Not interested in your book.

It occurred to me, after I read Instapundit’s post here, that the practice in recent years of political candidates flacking ghostwritten autobiographies as part of their campaigns is really horribly unseemly.

I honestly don’t care about a potential president’s childhood or his college experience or that church mission to Tibet that s/he went on in high school.  I don’t care about what prestigious university they went to or how they met their wife or what prompted them to get into politics.

If I have to read a 400-page tome dripping with syrupy prose meant to sway my emotions such that my vote is also swayed, I’ll save my money and buy more SF.

I think I realized this after I got about ten pages into Sarah Palin’s book some years back and realized that I didn’t care.  And that’s saying something given that I’m trained as an historian.
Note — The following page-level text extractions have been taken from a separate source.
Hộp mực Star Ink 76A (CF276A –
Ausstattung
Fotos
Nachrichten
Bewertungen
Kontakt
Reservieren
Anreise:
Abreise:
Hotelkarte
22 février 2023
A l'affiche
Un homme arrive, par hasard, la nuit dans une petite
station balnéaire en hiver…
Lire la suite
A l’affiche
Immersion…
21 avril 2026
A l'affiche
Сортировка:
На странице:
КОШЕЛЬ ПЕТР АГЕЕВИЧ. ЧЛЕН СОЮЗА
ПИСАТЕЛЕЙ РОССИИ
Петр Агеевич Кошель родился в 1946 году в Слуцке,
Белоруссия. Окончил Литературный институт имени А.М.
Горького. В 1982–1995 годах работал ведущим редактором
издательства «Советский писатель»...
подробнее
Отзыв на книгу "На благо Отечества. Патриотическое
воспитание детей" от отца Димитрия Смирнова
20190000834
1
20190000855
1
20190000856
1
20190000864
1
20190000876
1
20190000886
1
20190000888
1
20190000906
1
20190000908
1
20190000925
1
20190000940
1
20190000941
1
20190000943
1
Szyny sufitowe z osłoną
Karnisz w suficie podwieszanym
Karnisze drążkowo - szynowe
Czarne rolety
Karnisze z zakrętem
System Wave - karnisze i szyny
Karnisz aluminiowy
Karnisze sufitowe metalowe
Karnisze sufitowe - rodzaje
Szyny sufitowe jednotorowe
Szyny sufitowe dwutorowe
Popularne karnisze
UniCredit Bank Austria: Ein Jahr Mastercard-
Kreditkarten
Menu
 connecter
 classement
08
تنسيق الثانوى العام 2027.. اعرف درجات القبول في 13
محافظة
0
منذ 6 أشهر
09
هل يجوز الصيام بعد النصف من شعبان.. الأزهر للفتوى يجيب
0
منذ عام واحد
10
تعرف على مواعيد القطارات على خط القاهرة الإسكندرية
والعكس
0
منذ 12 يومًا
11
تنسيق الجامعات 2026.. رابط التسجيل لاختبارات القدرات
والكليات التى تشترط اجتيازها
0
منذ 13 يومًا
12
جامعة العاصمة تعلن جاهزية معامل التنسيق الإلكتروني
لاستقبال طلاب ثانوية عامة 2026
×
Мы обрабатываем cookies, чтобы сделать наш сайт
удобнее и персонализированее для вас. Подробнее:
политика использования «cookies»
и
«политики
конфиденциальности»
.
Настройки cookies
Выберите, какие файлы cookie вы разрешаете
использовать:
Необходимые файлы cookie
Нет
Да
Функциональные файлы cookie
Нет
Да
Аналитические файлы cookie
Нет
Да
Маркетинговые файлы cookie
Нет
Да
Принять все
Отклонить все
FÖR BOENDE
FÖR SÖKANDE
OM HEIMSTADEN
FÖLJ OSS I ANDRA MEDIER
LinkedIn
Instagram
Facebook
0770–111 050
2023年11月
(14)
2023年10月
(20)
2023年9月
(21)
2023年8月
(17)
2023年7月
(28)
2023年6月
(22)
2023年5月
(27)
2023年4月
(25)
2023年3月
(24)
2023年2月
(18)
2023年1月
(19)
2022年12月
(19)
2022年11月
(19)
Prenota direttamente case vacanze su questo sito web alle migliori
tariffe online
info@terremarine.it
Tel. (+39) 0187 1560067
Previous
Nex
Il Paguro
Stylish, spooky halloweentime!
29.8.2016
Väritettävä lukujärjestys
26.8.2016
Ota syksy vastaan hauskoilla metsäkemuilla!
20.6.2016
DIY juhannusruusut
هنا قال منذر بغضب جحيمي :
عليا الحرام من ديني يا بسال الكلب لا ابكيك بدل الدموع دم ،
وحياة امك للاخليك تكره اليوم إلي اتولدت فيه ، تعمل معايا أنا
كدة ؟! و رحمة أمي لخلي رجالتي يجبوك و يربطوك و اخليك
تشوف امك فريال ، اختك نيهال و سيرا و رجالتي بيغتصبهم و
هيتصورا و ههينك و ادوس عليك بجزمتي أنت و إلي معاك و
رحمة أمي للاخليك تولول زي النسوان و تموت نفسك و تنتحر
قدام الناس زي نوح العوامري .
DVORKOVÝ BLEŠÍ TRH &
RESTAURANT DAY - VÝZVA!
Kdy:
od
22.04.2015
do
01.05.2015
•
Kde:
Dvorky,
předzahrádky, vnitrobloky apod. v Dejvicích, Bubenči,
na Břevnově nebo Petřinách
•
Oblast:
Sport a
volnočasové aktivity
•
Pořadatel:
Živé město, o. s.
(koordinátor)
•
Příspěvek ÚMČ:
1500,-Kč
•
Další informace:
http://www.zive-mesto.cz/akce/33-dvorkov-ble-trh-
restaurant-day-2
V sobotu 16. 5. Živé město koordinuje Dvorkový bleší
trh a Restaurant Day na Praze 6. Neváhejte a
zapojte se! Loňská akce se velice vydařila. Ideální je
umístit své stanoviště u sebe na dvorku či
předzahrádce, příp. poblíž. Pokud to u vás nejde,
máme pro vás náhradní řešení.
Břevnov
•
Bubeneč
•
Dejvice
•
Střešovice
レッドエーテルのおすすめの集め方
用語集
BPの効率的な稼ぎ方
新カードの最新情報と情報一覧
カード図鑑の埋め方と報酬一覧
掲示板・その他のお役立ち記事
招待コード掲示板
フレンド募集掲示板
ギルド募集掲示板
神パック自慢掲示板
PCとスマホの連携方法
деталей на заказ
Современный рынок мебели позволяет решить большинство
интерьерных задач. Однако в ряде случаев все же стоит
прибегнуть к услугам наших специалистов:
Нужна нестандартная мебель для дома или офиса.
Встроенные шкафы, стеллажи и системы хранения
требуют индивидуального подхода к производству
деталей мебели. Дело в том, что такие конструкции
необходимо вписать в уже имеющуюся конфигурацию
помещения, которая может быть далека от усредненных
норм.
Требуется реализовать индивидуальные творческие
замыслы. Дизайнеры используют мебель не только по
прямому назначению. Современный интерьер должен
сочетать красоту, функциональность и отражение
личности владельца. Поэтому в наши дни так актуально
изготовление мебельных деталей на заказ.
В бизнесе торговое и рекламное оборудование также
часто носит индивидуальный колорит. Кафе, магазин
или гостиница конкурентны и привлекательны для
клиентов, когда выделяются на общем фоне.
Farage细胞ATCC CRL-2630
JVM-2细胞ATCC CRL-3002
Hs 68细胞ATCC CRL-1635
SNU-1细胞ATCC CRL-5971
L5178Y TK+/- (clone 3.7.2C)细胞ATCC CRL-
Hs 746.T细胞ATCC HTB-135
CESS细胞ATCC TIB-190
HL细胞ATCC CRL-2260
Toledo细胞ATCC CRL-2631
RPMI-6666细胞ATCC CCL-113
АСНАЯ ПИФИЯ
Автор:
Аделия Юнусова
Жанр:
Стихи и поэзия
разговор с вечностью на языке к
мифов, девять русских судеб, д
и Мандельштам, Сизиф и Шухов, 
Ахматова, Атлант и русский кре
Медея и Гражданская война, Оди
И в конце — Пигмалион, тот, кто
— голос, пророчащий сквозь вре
But I think what really blew political autobiography out of the water for me was our current President, who had not one but two such books written before he ever ran for the office.

Why can’t we go back to the days when we elected a politician based on what we could suss out about his political philosophy and his plans for governing us based on what he told us from the stump?  Or if he was a governor or a mayor or even a senator, what did he do in those positions that gives him credibility for the Big Job?  Spare me the stories about youth and all that shit.  Tell me what you’re going to do if elected and why I should believe what you’re telling me about that.

I still love the story about William McKinley running his 1896 campaign from his front porch.  Tell us what you’re going to do, then shove off and we’ll get back to you.  And for Christ’s sake, stop killing trees with your poorly-written paeans of glory to yourselves.